John Sullivan: Guilty by association
By Rich Miller
Sen. John Sullivan (D-Rushville) was the biggest surprise winner of the 2002 election. Political observers are still scratching their heads at how the Democrat Sullivan defeated popular Republican Sen. Laura Kent Donahue in a Republican-leaning district.
Part of the reason Senate Republicans refused to cooperate with the Democrats during last year's legislative session was to force Sullivan to vote for the governor's more controversial bills. The Democrats hold a slim majority in the Senate, and the GOP object was to keep all their votes off the big Democratic bills and hope that a Dem split would develop and Sullivan would be forced to support some of them. Then, the Repubs could use Sullivan's votes against him during his re-election campaign.
But the Democrats managed to hold themselves together like a brick wall, and Sullivan was able to vote the politically safe way every time. As a result, there's just not a lot in his voting record to attack.
So, when Sullivan's Republican opponent officially kicked off his campaign, the Repubs were forced to use guilt by association.
Republican Gary Speckhart, a farmer and a banker, said he was running to bring western Illinois "values" back to the Senate. Speckhart, according to the Quincy Herald-Whig, slammed the Democrat-controlled Senate for considering bills to require sex education for kindergarten students, create a jobs program for ex-cons, and give driver's licenses to illegal aliens.

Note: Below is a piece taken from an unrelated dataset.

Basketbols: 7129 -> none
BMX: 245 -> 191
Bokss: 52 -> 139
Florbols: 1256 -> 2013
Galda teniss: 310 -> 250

"Right now, Chicago politics is controlling Illinois," Speckhart said. "We need a state Senator who fights against the machine... who fights for us, one who is a strong voice for the values and priorities of western Illinois."

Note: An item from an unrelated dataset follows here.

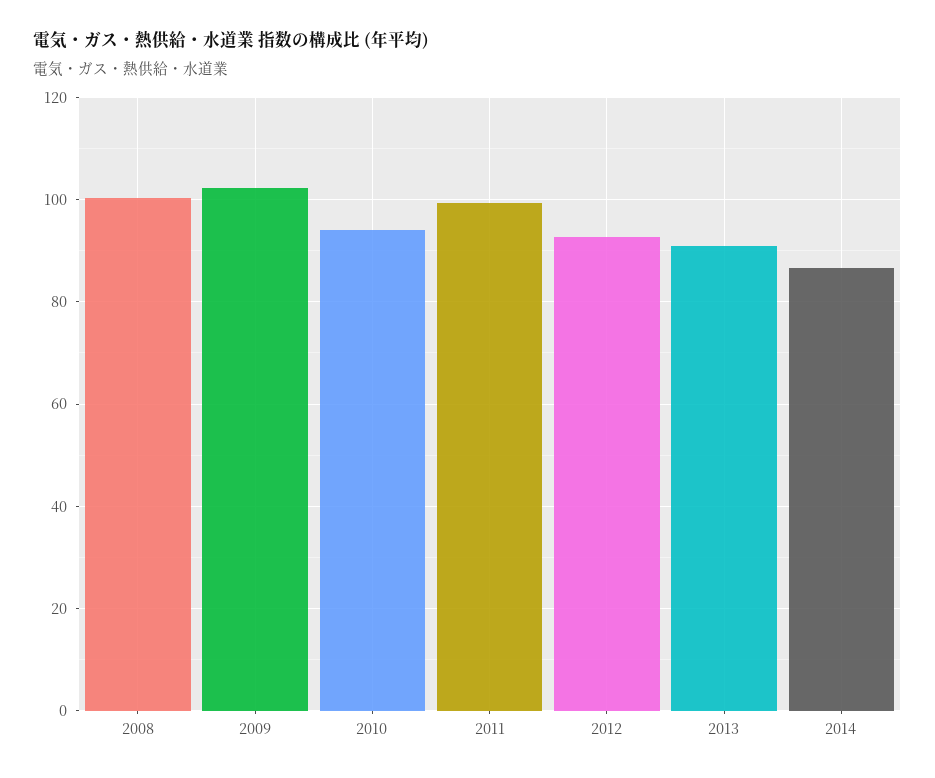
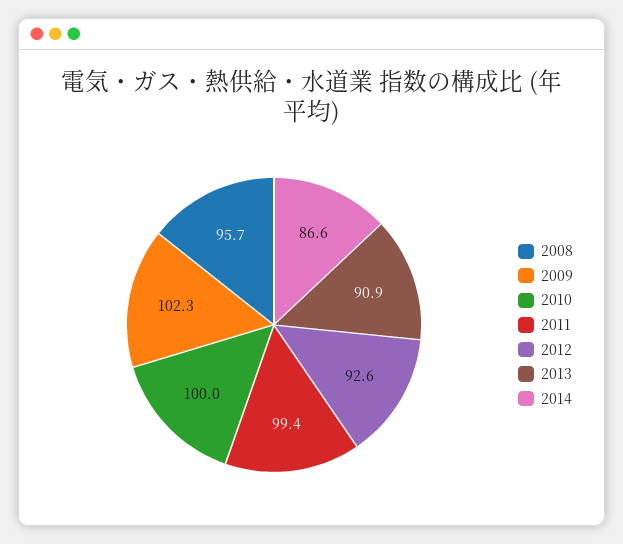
2008: 100 -> 95.7
2010: 94 -> 100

Across the state, in eastern Illinois, recently appointed state Rep. Bill Grunloh (D-Effingham) has been building a solidly conservative reputation in a Republican-majority district.
Not long after being appointed, Grunloh announced that he had worked out a deal to restore funding for a state program that accredits private and religious schools.
Then, Grunloh held a press conference in front of a giant cross to unveil a bill that would allow the Ten Commandments to be displayed in public buildings.
Late last fall, Grunloh introduced legislation that would allow employers to opt out of providing insurance coverage for contraception if it would "abridge or violate" their conscience.
And last week, Grunloh said he would sponsor a state constitutional amendment to ban same-sex marriages.
So, Grunloh's Republican opponent, David Reis, held a press conference to attack Governor Rod Blagojevich for spending $6.5 million on a Chicago community center for "gays, lesbians, bisexuals and transgenders" while not spending money on the still-not-finished Grayville state prison. The prison was proposed years ago, and construction had already begun when Blagojevich killed the project.
The Mt. Carmel Daily Republican Register quoted a governor's spokesperson as saying the community center funding was an obligation that had been made previously "and we have to honor them."
But Reis pointed out that the state had "made an obligation and commitment to the citizens of Grayville" to build the prison, and claimed that the town could be left with several million dollars of debt because of the stalled project. Part of the money for the community center could have been used to alleviate Grayville's debt, he said, which was incurred through land purchases and infrastructure improvements.
"This is not only offensive to those of us with strong moral values," Reis said, "but an assault on the taxpayers of Illinois," adding, "The people of this district should seriously question the governor's priorities."
So, can these sorts of attacks work? Eventually, the Republicans will have to tie their opponents directly to what they portray as a lapse of Statehouse morality. That may not work, considering the conservatism of the incumbents. But since Sen. Sullivan and Rep. Grunloh are newcomers, they haven't had a chance to make sure their voters really understand that they aren't like the Democrats who are doing those "immoral" things.
Several downstate Democratic Senators have been worrying for months about the impression their newly empowered party is making on their conservative constituents. Many have predicted that the Republicans would do just what they're doing now.
If these attacks are seen as a real threat, any overtly liberal bills (particularly the gay rights bill that's sitting in the Senate) are probably doomed this year. But, as Sen. Sullivan's opponent showed, even bills that are introduced and never move an inch could be used as ammunition. There's probably nothing the downstaters can do about that.